Even with the adverse effects of a downturn in the commercial airplane market, our core businesses, as a group, are still doing something that core businesses are supposed to do. They are generating a lot of cash — more than $2.7 billion of free cash flow in 2001 and between $2.5 and $3.0 billion anticipated in 2002. This gives us many options in seeking new ways to grow and maximize shareholder value. For example, Boeing Capital Corporation provides a perfect fulcrum for leveraging our financial strength. With support from the parent company, it is pursuing opportunities for providing financing solutions to customers across all our lines of business and to commercial finance customers outside the aerospace industry as well. We are confident of prudent, strong growth and increasing earnings in this business for years to come.

Transformation

 
In the mid 90s, we were looking at a future in which 85 percent of our revenues would come from one highly cyclical business. All of our eggs were in one basket — and that basket travels on an economic roller-coaster ride. Since then, we have transformed Boeing —
From a commercial airplane manufacturer to a broad, balanced aerospace company.
From a product-focused culture with a slow, ponderous mindset to one that is rigorously and relentlessly business-focused, with an emphasis on speed and agility.
From an international exporter to a true global enterprise.
From a hardware and platform provider to a solutions and systems provider.

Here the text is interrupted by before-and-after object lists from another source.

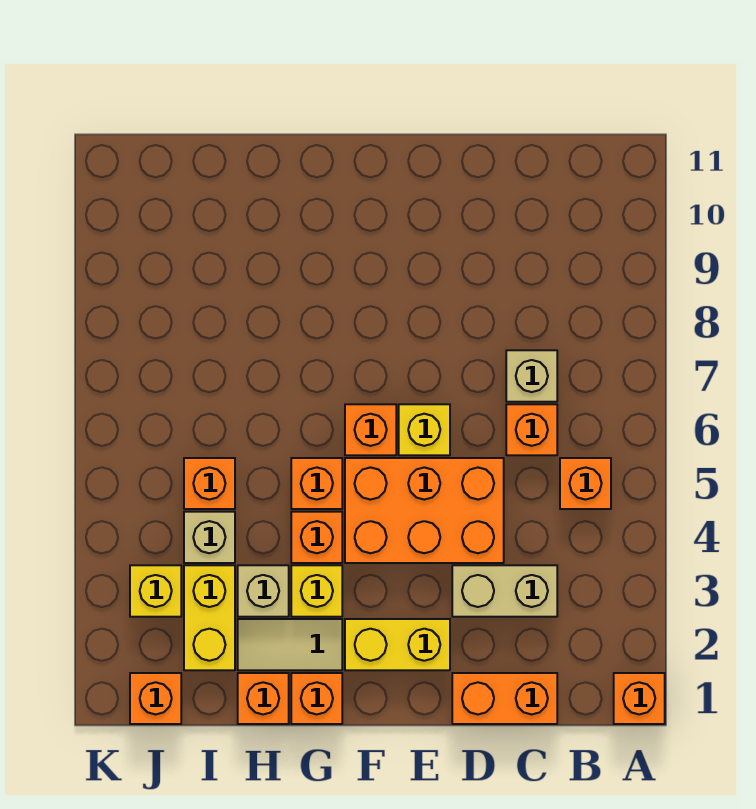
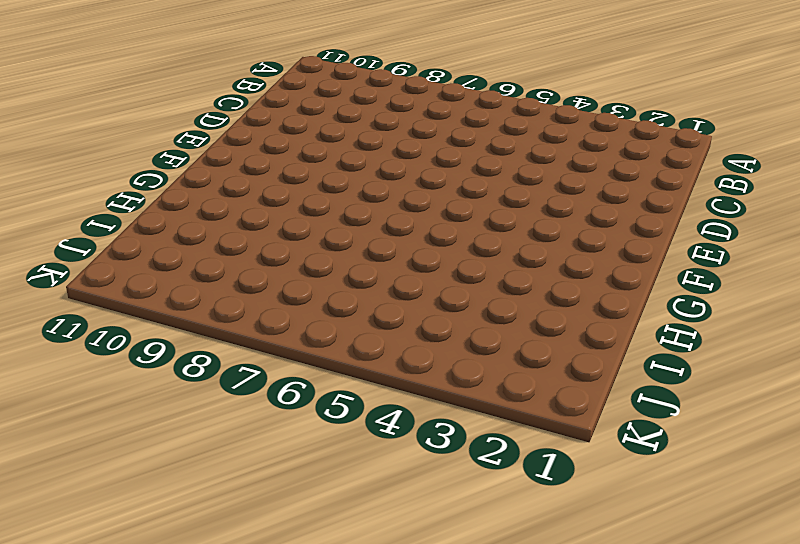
none -> orange brick A1 level 1
none -> orange brick B5 level 1
none -> orange brick C1:D1 level 1

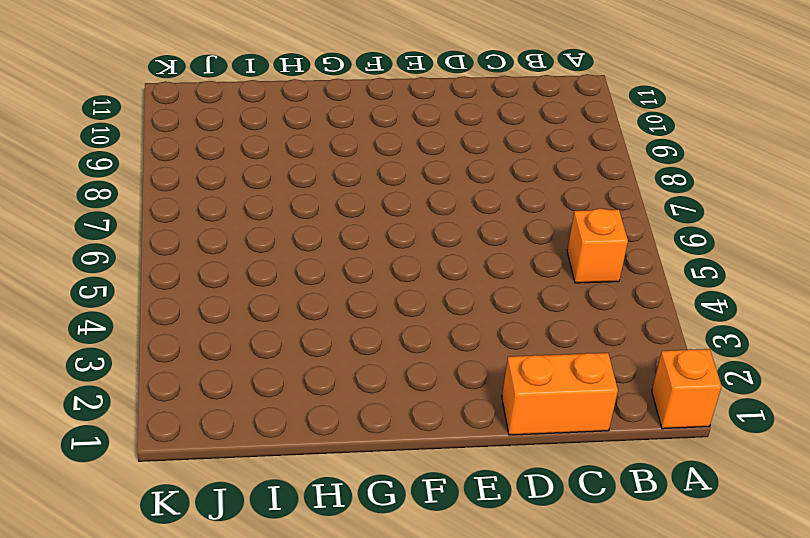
none -> tan brick C3:D3 level 1
none -> orange brick C6 level 1
none -> tan brick C7 level 1

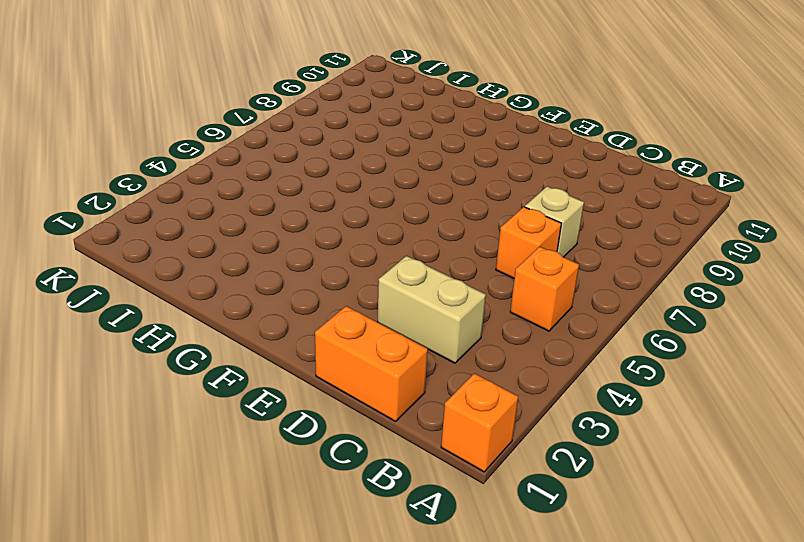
none -> orange brick D4:F5 level 1
none -> yellow brick E2:F2 level 1
none -> yellow brick E6 level 1

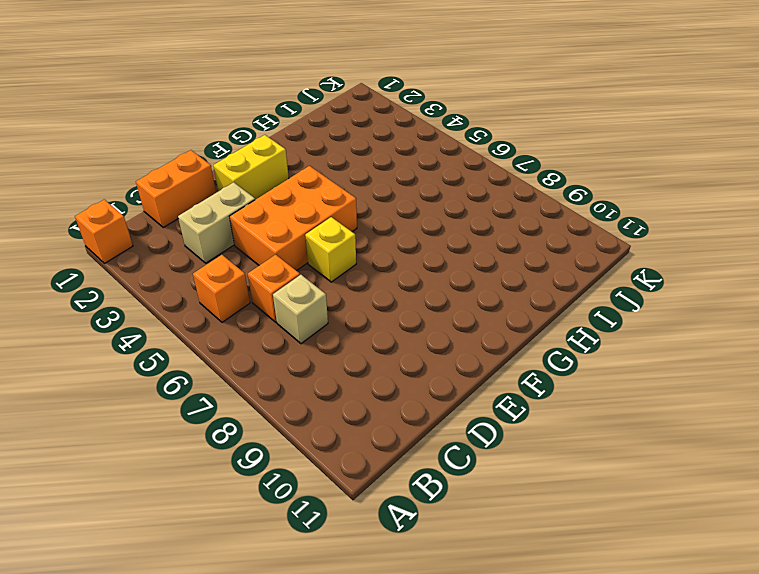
none -> orange brick F6 level 1
none -> orange brick G1 level 1
none -> tan tile G2:H2 level 1

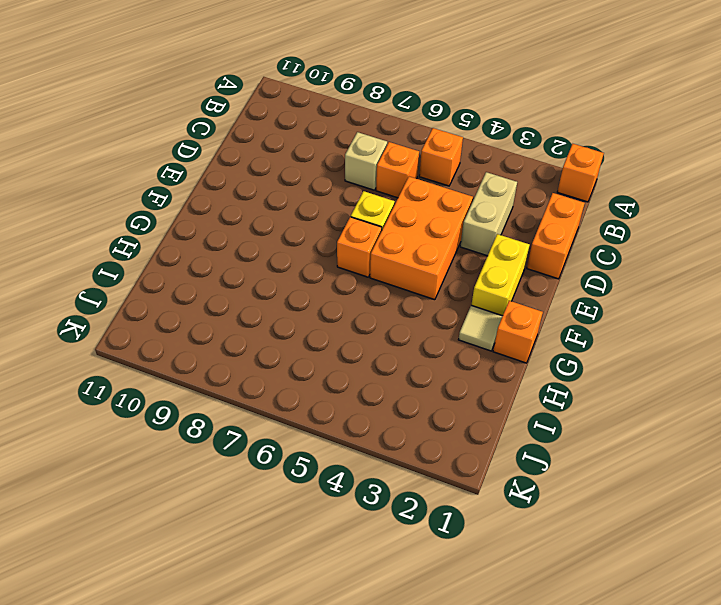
tan tile G2 level 1 -> tan tile G2:H2 level 1
none -> yellow brick G3 level 1
none -> orange brick G4 level 1
none -> orange brick G5 level 1

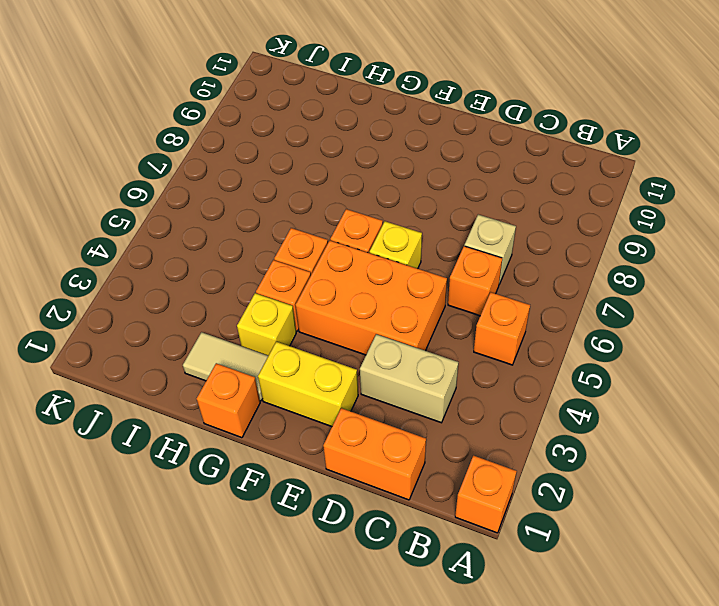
none -> orange brick H1 level 1
none -> tan brick H3 level 1
none -> yellow brick I2:I3 level 1

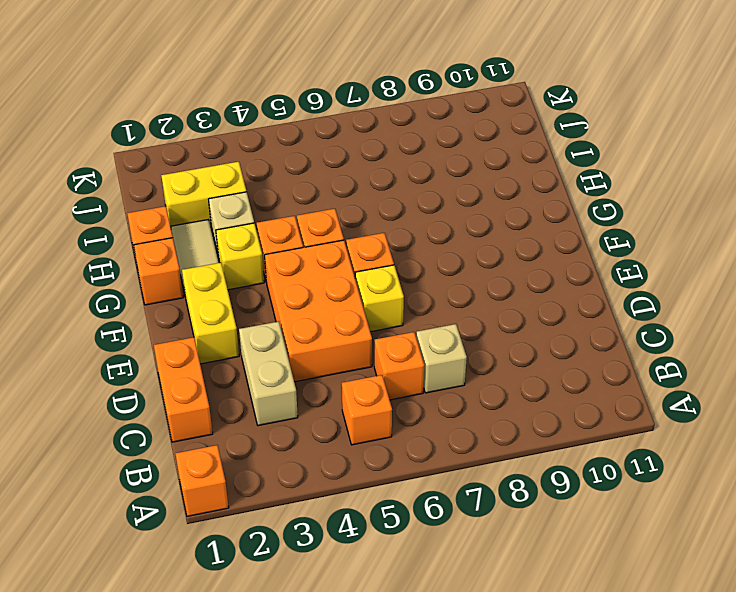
none -> tan brick I4 level 1
none -> orange brick I5 level 1
none -> orange brick J1 level 1

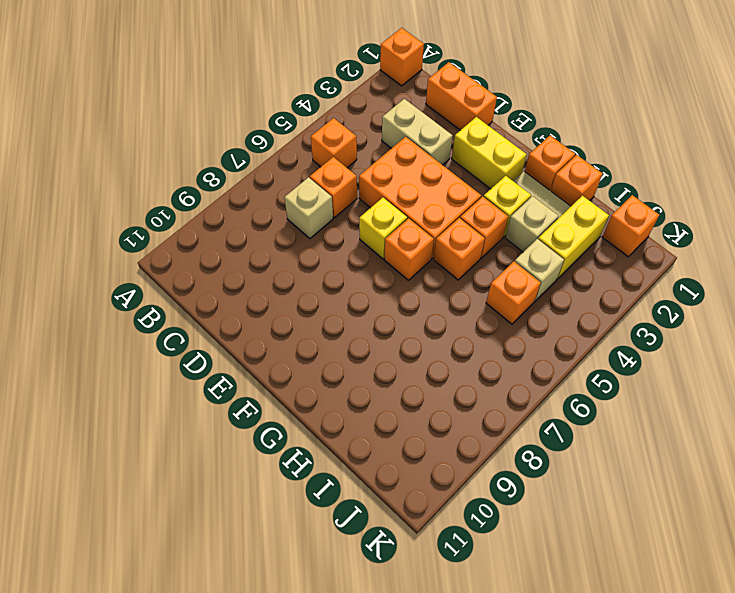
none -> yellow brick J3 level 1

Pictured on the cover of this annual report, our new World Headquarters, in the heart of Chicago, one of the world’s great cities, is a metaphor for how this company has changed. It is not an everyday event to move the headquarters of a company as big, as long-established and as well-known as Boeing. But instead of agonizing over the move, or making it a long, drawn-out process, we did it in 167 days — less time than the average homeowner takes to move from one part of town to another. That’s everything from announcing our intent, to evaluating three potential headquarters cities, to choosing one, to finding a site, fixing it up, moving in and going to work. All that happened between March 21 and September 4, 2001. That’s speed of execution — and it shows our ability to pull together as one company.
The corporate center is a lean enterprise — just like our operating businesses. Not coincidentally, in announcing the move, we put additional responsibility and authority in the core operating businesses — elevating the leaders of these businesses to the position of CEOs.